◆ **TASK STATEMENT**
Please reproduce each of the entries below exactly as they appear.

◆ **DATASET ENTRIES**

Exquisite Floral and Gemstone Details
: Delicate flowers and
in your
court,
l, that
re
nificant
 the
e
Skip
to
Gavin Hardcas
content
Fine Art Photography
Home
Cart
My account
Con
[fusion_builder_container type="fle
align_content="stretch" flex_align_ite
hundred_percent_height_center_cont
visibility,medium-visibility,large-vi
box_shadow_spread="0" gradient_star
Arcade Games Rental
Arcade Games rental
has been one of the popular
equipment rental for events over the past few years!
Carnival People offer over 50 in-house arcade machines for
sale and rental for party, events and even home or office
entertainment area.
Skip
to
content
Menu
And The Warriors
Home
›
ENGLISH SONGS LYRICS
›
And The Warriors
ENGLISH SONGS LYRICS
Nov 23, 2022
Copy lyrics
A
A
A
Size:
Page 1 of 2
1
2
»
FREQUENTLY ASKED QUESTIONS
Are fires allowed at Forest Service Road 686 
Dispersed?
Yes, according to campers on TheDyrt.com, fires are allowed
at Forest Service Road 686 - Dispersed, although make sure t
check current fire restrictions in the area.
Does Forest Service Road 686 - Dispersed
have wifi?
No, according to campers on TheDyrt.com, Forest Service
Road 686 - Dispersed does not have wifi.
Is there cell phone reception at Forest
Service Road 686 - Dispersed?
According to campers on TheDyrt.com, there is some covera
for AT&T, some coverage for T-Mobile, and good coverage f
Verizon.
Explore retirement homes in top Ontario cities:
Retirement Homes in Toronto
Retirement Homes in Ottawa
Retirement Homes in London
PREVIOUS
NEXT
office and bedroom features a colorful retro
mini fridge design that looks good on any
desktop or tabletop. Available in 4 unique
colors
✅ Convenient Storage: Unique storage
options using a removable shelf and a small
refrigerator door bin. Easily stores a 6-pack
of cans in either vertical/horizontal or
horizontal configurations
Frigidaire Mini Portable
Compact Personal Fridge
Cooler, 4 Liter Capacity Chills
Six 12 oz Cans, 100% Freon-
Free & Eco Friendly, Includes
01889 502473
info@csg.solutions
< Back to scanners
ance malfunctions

◆ **SOLUTION TO THE EXERCISE**
Exquisite Floral and Gemstone Details
: Delicate flowers and
in your
court,
l, that
re
nificant
 the
e
Skip
to
Gavin Hardcas
content
Fine Art Photography
Home
Cart
My account
Con
[fusion_builder_container type="fle
align_content="stretch" flex_align_ite
hundred_percent_height_center_cont
visibility,medium-visibility,large-vi
box_shadow_spread="0" gradient_star
Arcade Games Rental
Arcade Games rental
has been one of the popular
equipment rental for events over the past few years!
Carnival People offer over 50 in-house arcade machines for
sale and rental for party, events and even home or office
entertainment area.
Skip
to
content
Menu
And The Warriors
Home
›
ENGLISH SONGS LYRICS
›
And The Warriors
ENGLISH SONGS LYRICS
Nov 23, 2022
Copy lyrics
A
A
A
Size:
Page 1 of 2
1
2
»
FREQUENTLY ASKED QUESTIONS
Are fires allowed at Forest Service Road 686 
Dispersed?
Yes, according to campers on TheDyrt.com, fires are allowed
at Forest Service Road 686 - Dispersed, although make sure t
check current fire restrictions in the area.
Does Forest Service Road 686 - Dispersed
have wifi?
No, according to campers on TheDyrt.com, Forest Service
Road 686 - Dispersed does not have wifi.
Is there cell phone reception at Forest
Service Road 686 - Dispersed?
According to campers on TheDyrt.com, there is some covera
for AT&T, some coverage for T-Mobile, and good coverage f
Verizon.
Explore retirement homes in top Ontario cities:
Retirement Homes in Toronto
Retirement Homes in Ottawa
Retirement Homes in London
PREVIOUS
NEXT
office and bedroom features a colorful retro
mini fridge design that looks good on any
desktop or tabletop. Available in 4 unique
colors
✅ Convenient Storage: Unique storage
options using a removable shelf and a small
refrigerator door bin. Easily stores a 6-pack
of cans in either vertical/horizontal or
horizontal configurations
Frigidaire Mini Portable
Compact Personal Fridge
Cooler, 4 Liter Capacity Chills
Six 12 oz Cans, 100% Freon-
Free & Eco Friendly, Includes
01889 502473
info@csg.solutions
< Back to scanners
ance malfunctions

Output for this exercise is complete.